[[ Passage for review, beginning ]]

When i upgraded from my old iPhone (12 to 16), I just plugged in both phones together and hit transfer in the new phone OOBE. Done.
When you are used to iPhones, setting up an Android phone is quite a shocking experience. It’s like if the iPhone were a newspaper, the Android phone would be the advertising insert.
When I upgraded my iPhone it seems like I just had to sit them near each other and enter my password once or twice.
Yes, and it wasn’t so bad (Just vanilla with only a couple of extra apps), However it also wasn’t a Samsung, There is a very good reason I don’t buy their crap anymore.
There are a lot of reasons, actually. My current phone is and will remain the only Samsung I ever bought. Washing machines? Nope. TVs? Nope^2. Excavators? I don’t know much about those things, but I’m not inclined to.
I use https://github.com/Universal-Debloater-Alliance/universal-android-debloater-next-generation when setting up things for my family and friends. It’s not as extreme as installing Graphene, Calyx, etc.
Moving from an older Pixel 6 to the new Pixel 10 pro was pretty easy. They just connected to each other over wifi and copied over all settings/apps/data.
It was still a bit annoying having to answer questions on all the different AI crap that they wanted to ask me about individually, and I spent a day dismissing notifications about new features (And some old features, since it didn’t bring over a memory of features the previous model had shown me)

[[ Passage for review, end ]]

### Assigned task
Repeat the part of the phone-upgrade comments that opens with the words containing "When you are" and closes with "the advertising insert.", word for word.

[[ Data extracts, beginning ]]

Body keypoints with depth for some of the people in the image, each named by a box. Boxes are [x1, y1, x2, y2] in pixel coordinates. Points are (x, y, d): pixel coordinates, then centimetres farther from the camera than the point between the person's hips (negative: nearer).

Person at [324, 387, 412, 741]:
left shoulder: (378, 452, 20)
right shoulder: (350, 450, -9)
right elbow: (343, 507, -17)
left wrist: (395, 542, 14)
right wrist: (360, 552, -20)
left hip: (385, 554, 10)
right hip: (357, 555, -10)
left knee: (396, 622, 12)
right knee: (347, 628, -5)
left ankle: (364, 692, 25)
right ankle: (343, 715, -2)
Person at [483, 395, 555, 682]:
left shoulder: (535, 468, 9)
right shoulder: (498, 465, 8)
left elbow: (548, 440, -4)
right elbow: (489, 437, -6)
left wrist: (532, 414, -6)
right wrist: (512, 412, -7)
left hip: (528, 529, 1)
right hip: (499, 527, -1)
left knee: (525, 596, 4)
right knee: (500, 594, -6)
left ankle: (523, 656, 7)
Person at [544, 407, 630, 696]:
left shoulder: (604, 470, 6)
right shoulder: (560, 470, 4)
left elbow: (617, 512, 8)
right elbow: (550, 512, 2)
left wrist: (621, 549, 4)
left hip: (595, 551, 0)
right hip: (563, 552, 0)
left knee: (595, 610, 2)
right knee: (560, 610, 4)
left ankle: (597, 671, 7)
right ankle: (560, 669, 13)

[[ Data extracts, end ]]

### Answer for this exercise
When you are used to iPhones, setting up an Android phone is quite a shocking experience. It’s like if the iPhone were a newspaper, the Android phone would be the advertising insert.